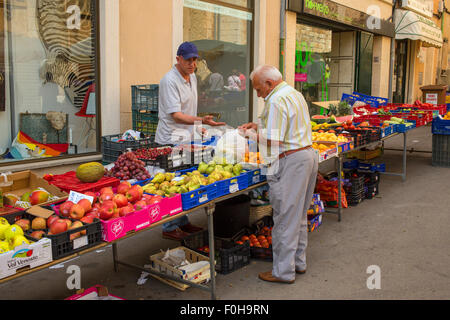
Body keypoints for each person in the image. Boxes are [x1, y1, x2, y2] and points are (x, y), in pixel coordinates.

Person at [239, 65, 318, 284]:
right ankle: (298, 263)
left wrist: (250, 134)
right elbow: (287, 126)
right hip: (307, 156)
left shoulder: (274, 100)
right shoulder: (294, 93)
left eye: (258, 89)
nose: (258, 94)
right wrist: (259, 125)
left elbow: (275, 140)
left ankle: (282, 272)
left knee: (284, 218)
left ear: (269, 84)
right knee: (299, 215)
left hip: (290, 162)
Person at [156, 42, 226, 241]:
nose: (192, 63)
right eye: (188, 59)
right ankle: (169, 225)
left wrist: (197, 127)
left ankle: (182, 221)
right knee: (173, 183)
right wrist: (200, 121)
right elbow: (176, 115)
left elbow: (189, 111)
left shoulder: (193, 77)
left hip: (186, 138)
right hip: (170, 139)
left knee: (184, 180)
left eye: (195, 59)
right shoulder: (169, 80)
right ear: (178, 59)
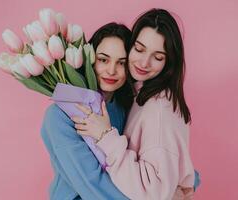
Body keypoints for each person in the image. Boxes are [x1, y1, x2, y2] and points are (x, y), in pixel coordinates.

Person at [72, 8, 197, 199]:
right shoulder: (137, 95)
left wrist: (106, 136)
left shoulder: (159, 110)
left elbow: (154, 193)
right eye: (139, 49)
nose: (144, 62)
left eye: (158, 57)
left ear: (169, 62)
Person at [41, 22, 133, 200]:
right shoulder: (59, 116)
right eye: (103, 60)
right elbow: (90, 183)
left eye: (121, 62)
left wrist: (182, 181)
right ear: (89, 59)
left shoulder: (125, 108)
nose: (111, 70)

______

[GOAL OF THE EXERCISE]:
Only the lines from the one with "right shoulder: (137, 95)" through the end of the data belong in the answer, each reproduced exactly.

[RESULT FOR THIS TASK]:
right shoulder: (137, 95)
left wrist: (106, 136)
left shoulder: (159, 110)
left elbow: (154, 193)
right eye: (139, 49)
nose: (144, 62)
left eye: (158, 57)
left ear: (169, 62)
Person at [41, 22, 133, 200]:
right shoulder: (59, 116)
right eye: (103, 60)
right elbow: (90, 183)
left eye: (121, 62)
left wrist: (182, 181)
right ear: (89, 59)
left shoulder: (125, 108)
nose: (111, 70)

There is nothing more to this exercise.